▶ [Prompt]: Search the records for the string "about" and copy every line where it turns up.

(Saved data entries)
┌──

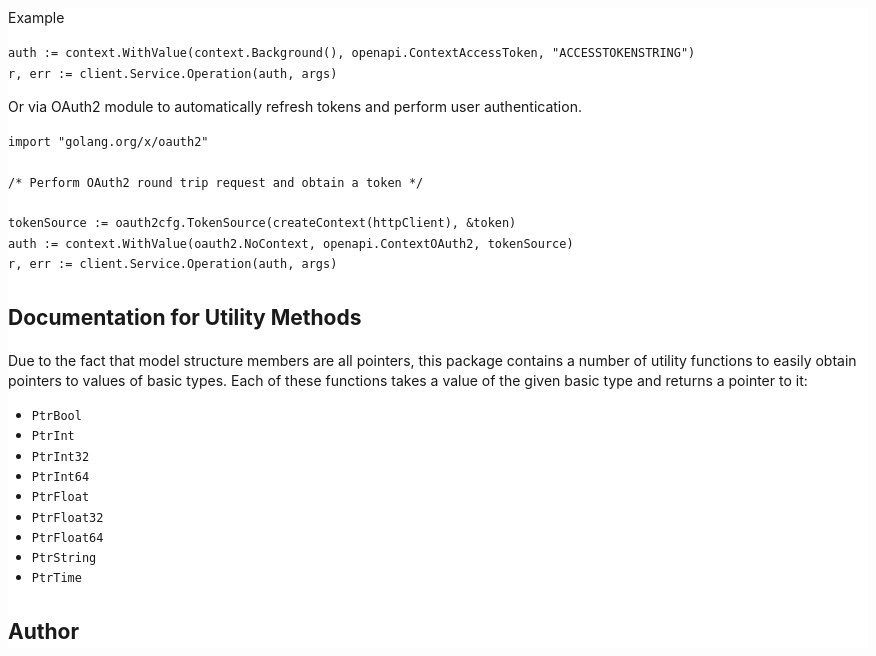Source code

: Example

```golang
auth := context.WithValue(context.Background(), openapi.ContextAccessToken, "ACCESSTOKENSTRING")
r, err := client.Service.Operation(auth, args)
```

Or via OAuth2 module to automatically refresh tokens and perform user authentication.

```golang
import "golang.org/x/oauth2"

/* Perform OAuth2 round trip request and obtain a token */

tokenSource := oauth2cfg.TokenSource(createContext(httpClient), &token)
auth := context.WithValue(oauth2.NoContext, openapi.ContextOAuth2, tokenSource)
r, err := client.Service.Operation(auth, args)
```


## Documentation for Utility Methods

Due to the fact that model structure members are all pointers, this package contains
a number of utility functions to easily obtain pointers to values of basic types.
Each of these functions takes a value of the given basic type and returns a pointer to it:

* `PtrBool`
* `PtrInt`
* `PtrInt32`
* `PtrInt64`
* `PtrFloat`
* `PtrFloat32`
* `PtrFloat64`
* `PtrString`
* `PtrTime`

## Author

└──
┌──

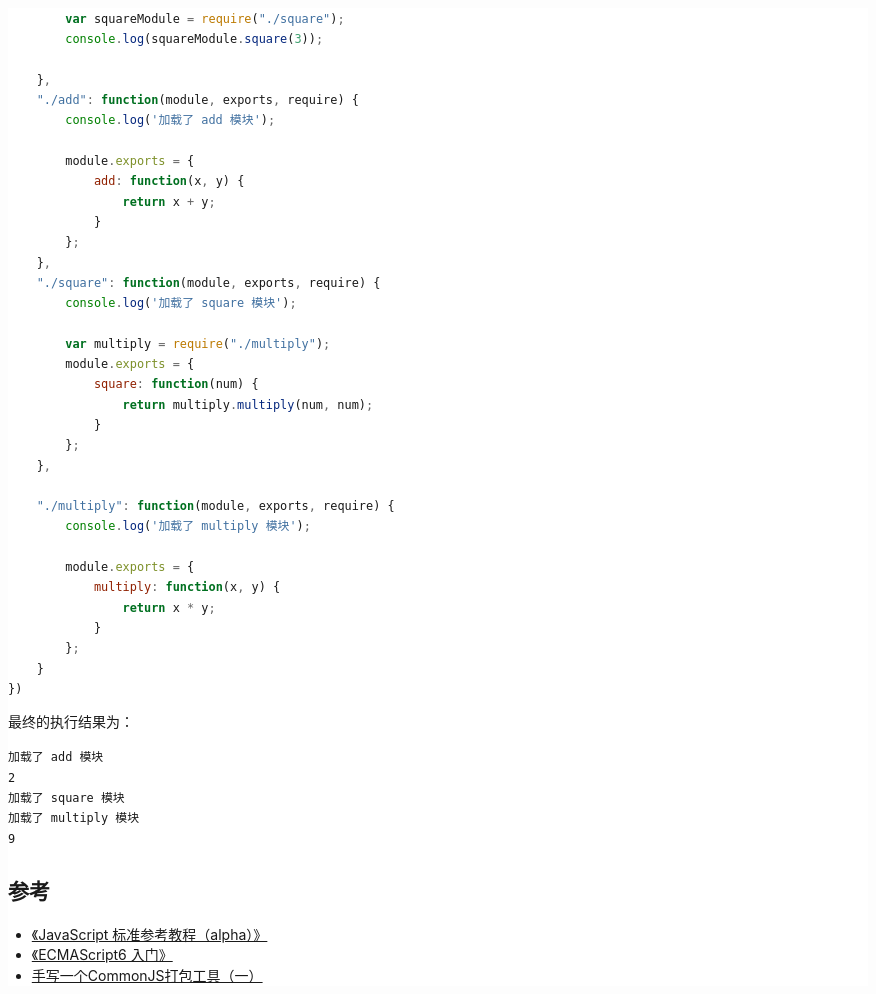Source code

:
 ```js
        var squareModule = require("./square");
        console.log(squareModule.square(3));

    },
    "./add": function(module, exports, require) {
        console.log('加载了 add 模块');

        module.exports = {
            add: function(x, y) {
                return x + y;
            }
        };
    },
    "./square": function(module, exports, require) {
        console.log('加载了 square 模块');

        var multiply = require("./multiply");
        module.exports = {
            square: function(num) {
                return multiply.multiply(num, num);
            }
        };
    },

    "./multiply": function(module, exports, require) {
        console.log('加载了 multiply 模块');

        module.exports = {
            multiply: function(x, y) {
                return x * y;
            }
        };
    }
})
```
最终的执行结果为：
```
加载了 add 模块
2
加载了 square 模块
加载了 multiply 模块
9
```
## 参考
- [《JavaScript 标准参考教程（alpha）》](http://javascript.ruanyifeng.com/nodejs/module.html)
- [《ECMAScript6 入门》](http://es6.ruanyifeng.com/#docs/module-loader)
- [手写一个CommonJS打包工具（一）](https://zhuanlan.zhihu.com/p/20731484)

└──
┌──

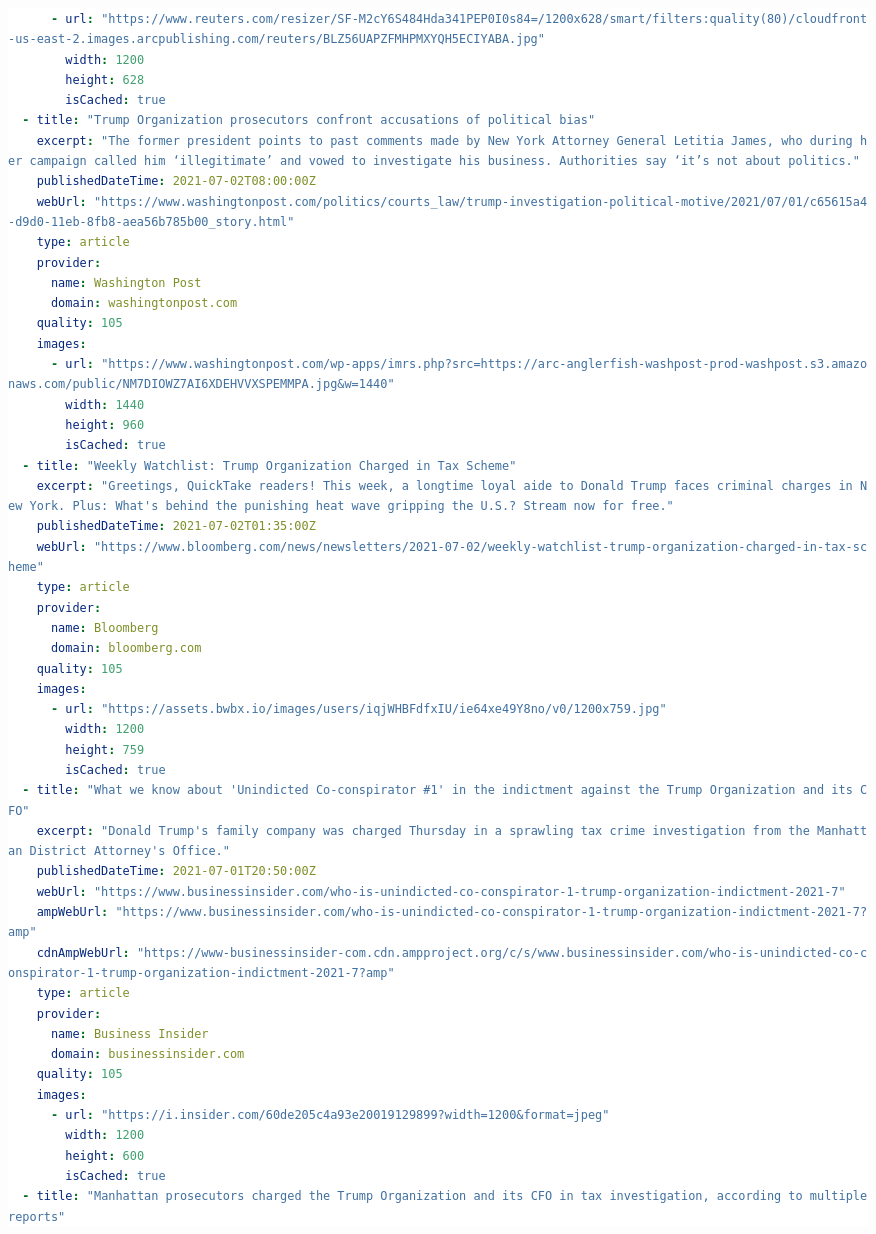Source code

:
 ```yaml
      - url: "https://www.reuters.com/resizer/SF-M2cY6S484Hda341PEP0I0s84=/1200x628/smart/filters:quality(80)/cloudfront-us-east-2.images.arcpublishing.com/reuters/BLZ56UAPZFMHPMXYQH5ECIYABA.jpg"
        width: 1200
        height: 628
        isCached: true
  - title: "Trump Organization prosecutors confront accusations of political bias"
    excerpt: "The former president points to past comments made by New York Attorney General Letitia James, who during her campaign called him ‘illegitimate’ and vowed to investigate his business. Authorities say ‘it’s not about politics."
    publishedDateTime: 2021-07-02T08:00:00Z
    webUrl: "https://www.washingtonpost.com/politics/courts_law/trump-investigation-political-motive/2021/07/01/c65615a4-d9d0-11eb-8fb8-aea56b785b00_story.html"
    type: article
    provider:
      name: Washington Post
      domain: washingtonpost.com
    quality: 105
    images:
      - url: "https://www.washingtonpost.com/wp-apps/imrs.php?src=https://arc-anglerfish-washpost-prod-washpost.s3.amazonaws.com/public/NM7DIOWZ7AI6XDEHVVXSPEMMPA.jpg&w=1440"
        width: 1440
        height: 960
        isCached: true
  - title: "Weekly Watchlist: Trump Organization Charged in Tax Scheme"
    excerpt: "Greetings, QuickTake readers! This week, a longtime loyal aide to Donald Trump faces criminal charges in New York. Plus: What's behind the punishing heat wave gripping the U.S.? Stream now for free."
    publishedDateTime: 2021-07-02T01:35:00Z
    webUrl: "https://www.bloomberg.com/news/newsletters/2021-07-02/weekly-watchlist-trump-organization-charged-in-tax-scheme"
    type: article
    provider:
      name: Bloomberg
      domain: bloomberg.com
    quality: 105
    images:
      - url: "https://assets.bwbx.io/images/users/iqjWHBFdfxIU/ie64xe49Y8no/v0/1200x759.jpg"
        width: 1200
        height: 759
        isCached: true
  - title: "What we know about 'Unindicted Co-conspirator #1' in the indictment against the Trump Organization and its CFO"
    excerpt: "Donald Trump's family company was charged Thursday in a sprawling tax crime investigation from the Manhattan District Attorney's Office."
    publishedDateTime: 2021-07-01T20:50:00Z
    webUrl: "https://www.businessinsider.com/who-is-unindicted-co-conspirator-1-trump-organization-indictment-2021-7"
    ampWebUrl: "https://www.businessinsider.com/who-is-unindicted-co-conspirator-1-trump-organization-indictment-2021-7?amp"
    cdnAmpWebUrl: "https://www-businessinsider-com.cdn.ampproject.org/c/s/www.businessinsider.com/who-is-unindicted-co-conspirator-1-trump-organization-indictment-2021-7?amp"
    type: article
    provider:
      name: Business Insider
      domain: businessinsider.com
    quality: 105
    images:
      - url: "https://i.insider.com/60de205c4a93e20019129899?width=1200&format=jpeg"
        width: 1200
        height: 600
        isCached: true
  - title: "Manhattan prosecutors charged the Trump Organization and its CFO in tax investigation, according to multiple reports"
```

└──

▶ [Written response]:
    excerpt: "The former president points to past comments made by New York Attorney General Letitia James, who during her campaign called him ‘illegitimate’ and vowed to investigate his business. Authorities say ‘it’s not about politics."
  - title: "What we know about 'Unindicted Co-conspirator #1' in the indictment against the Trump Organization and its CFO"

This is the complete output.